S’il est malgré tout vrai que deux attaques au « novichok » séparées ont été conduites à quelques kilomètres de chaque côté du laboratoire militaire de Porton Down, où du « novichok » est synthétisé et stocké à « des fins de tests », qu’est-ce que nous suggère le rasoir d’Occam sur la source de l’agent innervant ? C’est une question qu’aucun média grand public ne s’est posée.

Je suis un peu surpris par le tableau que les médias tentent de présenter sur Charlie Rowley et Dawn Sturgess, censément deux toxicomanes sans emploi et sans abri. Le Guardian et Sky News rapportent tous deux qu’ils étaient sans emploi, et pourtant Charlie vivait dans une maison toute neuve sur Muggleton Road à Amesbury, une zone assez chère. Selon Zoopla, les maisons y dépassent les 430 000 livres et les moins chères sont à 270 000 livres. Elles sont toutes très récentes et situées dans un nouveau lotissement résidentiel encore en construction.

Charlie Rowley and Dawn Sturgess ont tous deux des pages Facebook actives, et l’un des « Likes » de Charlie est un courtier hypothécaire, ce qui est logique étant donnée sa maison flambant neuve. Ils n’accordent pas de prêts hypothécaires à des toxicomanes sans emploi, et peu d’entre ces derniers habitent des zones résidentielles neuves. Au vu de leurs pages Facebook, Charlie et Dawn semblent tous deux très sociables, en particulier Dawn, qui compte de nombreux amis dans l’enseignement. Même si elle a été sans abri à une étape de sa vie, elle est clairement bien intégrée dans sa communauté.
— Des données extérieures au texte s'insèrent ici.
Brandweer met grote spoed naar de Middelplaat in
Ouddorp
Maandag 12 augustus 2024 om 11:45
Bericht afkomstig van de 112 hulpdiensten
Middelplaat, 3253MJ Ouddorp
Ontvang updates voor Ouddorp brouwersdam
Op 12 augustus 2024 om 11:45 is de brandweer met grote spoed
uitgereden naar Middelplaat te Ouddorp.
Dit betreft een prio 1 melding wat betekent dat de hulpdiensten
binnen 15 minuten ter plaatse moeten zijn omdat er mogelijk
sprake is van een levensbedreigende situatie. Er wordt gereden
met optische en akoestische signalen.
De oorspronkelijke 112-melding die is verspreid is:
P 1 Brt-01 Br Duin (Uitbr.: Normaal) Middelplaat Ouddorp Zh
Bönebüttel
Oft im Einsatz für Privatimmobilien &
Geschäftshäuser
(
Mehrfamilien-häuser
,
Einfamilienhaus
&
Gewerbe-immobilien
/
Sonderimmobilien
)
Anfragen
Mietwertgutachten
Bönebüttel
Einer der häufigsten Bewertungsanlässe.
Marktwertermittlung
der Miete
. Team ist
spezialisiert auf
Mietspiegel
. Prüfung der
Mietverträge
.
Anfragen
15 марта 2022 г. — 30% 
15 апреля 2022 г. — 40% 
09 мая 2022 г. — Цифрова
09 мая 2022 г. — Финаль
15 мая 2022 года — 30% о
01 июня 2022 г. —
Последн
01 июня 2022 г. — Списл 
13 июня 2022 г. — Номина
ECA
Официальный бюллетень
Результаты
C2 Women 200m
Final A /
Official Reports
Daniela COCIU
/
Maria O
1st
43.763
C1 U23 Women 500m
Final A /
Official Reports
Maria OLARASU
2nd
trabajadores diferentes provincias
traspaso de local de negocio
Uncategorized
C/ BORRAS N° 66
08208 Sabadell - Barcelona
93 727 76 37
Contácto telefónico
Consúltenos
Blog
Naturellement, aucun des reportages ne fait mention de l’agent du MI6 Pablo Miller, qui reste l’objet d’une notification D [une injonction gouvernementale faite aux médias de se taire sur un sujet pour « raisons de sécurité nationale », NdT]. Je me demande si Miller connaît Rowley et Sturgess, qui vivent dans la même bourgade ? Souvenons-nous que Salisbury peut bien être une ville, mais sa population ne s’élève qu’à 45 000 habitants.

La chose la plus importante est bien sûr que Charlie et Dawn recouvrent la santé. Mais hier soir, même à cette étape précoce, comme pour toute la saga Skripal, le message que les services de sécurité tentent de délivrer ne tient pas debout. L’intervention du journaliste Mark Urban dans Newsnight était tout simplement écœurante ; il ne tentait même pas de cacher qu’il faisait de la propagande pour les services de sécurité, qui avaient dit à Urban (comme il l’a rapporté) que le téléphone de Ioulia Skripal « aurait pu » être sur écoute des Russes et qu’ils « auraient même pu » écouter ses conversations à travers le microphone de son téléphone. C’était une « nouvelle preuve » que les Russes étaient derrière tout ça.

En tant qu’ancien ambassadeur britannique, je peux vous affirmer avec certitude que, de fait, les Russes auraient pu mettre Ioulia sur écoute, mais que les services secrets britanniques l’ont assurément fait. Après tout, c’est leur travail, et des milliards de nos impôts sont affectés à ce type de surveillance. Si les mises sur écoute sont sérieusement présentées comme des preuves d’intentions meurtrières, le gouvernement britannique doit être très, très meurtrier.

Craig Murray, un proche collaborateur de Wikileaks, est historien et activiste des droits de l’homme. Il a été ambassadeur du Royaume-Uni en Ouzbékistan.